Wednesday, October 14, 2009

Sea Ice forecasts and outcome

I've not really paid that much attention to the sea ice area myself, but I did take a punt on Lab Lemming's betting pool, mainly because (at the time of my bet) there seemed to be a pretty big hole in the bets close to where the sea ice graph seemed to be heading (based on nothing more than eyeballing the graph). So without any detailed calculations, I chose a value in the middle of the hole, to maximise my chances of winning. I didn't quite win, but was one of the closest few.

More interesting than that, is the performance of the "pros". I use the inverted commas because as far as I know, there is no real history of producing annual forecasts - and neither is there any customer - so these people aren't really experienced forecasters, rather they are sea ice modellers and experts of some sort or another. Note that weather forecasting certainly makes heavy use of both numerical models and experts in atmospheric science, but on top of that it involves experts in prediction. Anyway, here is the final sea ice prediction of the experts, issued in August and based on July data:

Clicking on the pic should get a bigger version, or you can go here for more details.

SEARCH have now published the final outcome, including a comparison with the July forecasts. That earlier set of forecasts happens to be the only month that contains a prediction which exceeds 5, which I'm sure is entirely unrelated to their decision to cherry pick that month. Note also that SEARCH are using a different observational analysis which gives a slightly higher observed value (5.36 versus the 5.25 of Lab Lemming). Also they are using monthly mean rather than daily min. None of this, however, obscures the fact that the forecasts are all wrong, and most of them are very very badly wrong.



Looking at the IARC-JAXA graph, it seemed very obvious through July that the sea ice extent was towards the low end of the pack, but well above the 2007 track and not clearly lower than the other years (the ticks mark the start of the month):


So I don't know what basis the researchers had for expecting such low values. SEARCH helpfully adds that many of the forecasts had their own uncertainty estimates of about 0.4, which means that almost all of them failed dismally to even include the observed value in their predicted range, and one might have been as far as 6 sigma out (interpreting the 0.4 value as 2 sigma). Back to the drawing board for them!

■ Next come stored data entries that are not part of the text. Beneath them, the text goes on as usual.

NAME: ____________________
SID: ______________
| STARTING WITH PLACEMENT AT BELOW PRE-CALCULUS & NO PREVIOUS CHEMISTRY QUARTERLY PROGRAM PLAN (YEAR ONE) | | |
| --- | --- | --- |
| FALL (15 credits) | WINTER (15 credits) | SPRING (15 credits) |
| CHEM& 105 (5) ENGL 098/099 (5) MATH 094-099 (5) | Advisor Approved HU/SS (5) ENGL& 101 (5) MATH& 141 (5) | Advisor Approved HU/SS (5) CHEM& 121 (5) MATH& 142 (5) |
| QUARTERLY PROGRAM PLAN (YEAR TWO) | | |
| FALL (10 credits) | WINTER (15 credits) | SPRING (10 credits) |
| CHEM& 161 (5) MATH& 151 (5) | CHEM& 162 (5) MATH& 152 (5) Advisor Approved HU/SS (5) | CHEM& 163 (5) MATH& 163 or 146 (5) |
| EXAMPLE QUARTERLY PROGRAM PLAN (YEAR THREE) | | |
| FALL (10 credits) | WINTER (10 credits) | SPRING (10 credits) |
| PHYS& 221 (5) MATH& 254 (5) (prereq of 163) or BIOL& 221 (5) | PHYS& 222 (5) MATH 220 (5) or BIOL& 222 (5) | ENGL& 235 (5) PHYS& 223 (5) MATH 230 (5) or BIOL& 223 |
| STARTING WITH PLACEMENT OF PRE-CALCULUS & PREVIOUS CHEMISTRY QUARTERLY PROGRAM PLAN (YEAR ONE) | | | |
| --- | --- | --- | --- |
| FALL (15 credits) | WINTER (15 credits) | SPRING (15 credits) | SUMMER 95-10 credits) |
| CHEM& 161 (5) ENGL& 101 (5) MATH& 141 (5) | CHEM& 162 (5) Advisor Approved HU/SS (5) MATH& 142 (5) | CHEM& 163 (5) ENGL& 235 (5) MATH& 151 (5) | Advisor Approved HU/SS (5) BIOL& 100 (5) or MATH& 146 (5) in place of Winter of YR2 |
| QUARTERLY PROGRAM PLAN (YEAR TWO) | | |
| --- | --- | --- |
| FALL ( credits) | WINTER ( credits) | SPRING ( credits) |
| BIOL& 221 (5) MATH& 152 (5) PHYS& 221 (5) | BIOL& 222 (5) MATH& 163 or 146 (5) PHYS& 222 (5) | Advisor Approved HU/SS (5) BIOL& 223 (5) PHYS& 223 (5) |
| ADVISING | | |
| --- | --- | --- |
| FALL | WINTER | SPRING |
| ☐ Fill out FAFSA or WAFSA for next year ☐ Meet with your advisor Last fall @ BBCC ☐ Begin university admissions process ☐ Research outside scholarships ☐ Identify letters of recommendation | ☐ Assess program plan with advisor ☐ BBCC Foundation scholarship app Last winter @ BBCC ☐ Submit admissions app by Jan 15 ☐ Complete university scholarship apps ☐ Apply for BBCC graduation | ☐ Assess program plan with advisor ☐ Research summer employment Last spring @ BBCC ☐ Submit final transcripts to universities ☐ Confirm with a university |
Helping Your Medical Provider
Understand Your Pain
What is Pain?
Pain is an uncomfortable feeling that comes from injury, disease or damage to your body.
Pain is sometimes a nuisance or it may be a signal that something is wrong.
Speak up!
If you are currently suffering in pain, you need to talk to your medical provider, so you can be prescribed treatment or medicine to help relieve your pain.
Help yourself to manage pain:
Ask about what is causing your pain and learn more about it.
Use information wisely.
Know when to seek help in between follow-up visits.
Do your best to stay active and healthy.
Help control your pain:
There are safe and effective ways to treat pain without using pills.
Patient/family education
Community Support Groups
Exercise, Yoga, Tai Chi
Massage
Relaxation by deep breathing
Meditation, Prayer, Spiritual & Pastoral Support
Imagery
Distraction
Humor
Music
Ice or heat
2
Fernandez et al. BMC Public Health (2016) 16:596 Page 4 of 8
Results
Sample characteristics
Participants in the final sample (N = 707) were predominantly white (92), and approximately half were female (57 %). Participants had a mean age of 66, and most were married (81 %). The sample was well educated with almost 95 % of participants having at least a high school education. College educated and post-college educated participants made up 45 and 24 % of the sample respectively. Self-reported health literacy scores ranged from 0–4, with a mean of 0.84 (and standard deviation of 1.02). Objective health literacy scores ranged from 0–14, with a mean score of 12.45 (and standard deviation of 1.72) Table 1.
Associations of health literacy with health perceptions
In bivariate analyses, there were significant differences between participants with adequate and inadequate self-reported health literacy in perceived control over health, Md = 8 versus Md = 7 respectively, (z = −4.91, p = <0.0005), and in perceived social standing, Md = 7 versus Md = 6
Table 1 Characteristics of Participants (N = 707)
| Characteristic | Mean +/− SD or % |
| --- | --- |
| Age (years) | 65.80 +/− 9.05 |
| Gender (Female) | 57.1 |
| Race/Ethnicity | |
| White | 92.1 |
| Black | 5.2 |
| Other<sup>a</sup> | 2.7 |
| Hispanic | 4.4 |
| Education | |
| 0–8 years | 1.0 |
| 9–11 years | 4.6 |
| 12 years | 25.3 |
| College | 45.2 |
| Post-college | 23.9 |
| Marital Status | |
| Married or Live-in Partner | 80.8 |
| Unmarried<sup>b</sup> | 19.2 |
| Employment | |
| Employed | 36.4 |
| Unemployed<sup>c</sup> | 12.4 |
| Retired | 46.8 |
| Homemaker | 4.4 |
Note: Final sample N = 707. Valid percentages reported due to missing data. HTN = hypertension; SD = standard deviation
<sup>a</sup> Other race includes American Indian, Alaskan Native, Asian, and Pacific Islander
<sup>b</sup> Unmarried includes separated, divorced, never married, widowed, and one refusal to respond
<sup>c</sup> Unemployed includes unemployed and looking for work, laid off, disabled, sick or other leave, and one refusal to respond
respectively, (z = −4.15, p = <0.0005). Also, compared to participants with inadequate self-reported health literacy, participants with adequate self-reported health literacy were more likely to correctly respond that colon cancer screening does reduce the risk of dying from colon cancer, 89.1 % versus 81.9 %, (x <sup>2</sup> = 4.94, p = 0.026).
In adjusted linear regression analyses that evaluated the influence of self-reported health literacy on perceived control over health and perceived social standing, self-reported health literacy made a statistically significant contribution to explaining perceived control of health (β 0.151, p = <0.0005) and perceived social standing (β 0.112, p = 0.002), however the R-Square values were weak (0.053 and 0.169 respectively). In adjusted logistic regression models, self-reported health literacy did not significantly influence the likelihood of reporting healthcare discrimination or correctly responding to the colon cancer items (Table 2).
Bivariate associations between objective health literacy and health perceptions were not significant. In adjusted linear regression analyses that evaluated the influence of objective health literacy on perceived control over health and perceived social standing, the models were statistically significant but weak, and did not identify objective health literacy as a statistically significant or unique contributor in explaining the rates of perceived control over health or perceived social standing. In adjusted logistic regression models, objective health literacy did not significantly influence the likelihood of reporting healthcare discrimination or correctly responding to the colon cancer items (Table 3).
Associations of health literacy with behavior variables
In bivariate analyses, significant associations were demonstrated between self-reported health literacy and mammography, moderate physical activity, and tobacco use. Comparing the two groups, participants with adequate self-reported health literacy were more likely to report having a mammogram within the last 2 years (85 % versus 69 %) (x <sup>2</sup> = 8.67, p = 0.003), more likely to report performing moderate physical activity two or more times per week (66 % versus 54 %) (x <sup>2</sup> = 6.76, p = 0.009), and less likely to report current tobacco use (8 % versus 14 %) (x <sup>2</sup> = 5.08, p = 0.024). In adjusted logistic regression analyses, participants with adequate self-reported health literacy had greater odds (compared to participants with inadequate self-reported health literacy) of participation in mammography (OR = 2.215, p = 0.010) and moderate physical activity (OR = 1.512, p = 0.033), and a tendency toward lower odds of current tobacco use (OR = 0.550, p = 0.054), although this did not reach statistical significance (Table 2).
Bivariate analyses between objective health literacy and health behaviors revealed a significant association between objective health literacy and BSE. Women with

Turning briefly to the "semi-pros", Stoat has a bit of a gloat, although he still managed to lose a bet with Bob Grumbine. However, both of them were a lot further off than me...(but to be fair, they made their bets much earlier too).

3 comments:

crandles said...

It is fun to point a 6 sigma error.

My version was that the obvious null forecast is a straight line through the satellite data and this yielded an error of 0.1m Km^2. Doing 13 times worse than the obvious null forecast sounds rather embarrassing wrong.

However I was wondering if this was being just a little bit unfair. So I worked out the errors using this method for the last few years:

1999 0.051
2000 -0.167
2001 -0.665
2002 0.193
2003 -0.1135
2004 -0.0532
2005 0.387
2006 -0.067
2007 1.5355
2008 0.916
2009 0.104

It would seen that 0.4 is far to low an estimate of 2 sigma for this null forecast.

There is also the highest two values in the 2007 and 2008. Could the situation be that the uncertainty is growing and the null method by chance happens to have got lucky this year. The 2 sigma error could be over one and the median forecast has an error of 0.76.

It wouldn't seem that impossible for the pros to have a little skill compared to this null forecast method and the null method just got lucky this year.

Or is that being far too generous to the pros?

James Annan said...

Chris,

It does seem from your analysis that the null might have got a bit lucky this year - but not too lucky, as 3 previous years were better, with another 3 not far behind. It also depends how many years of data you use - Stoat did quite a lot worse.

However the pros' performance seems pretty awful whichever way you look at it. Note that these guys didn't just have previous annual min to work from, they could see the daily data right through July (in the top case). And presumably some of them might even have had seasonal (weather) forecasts to work from - though this may have been a source of some error, too, if it turned out wrong.

I hope they will undertake some analysis to see where they went wrong. You'd think they might learn something about their models...

C W Magee said...

Thanks for posting this. If I ever get any free time again (after GSA, maybe), I'll compare these folks to the random blog readers, but they look to be in the same ballpark.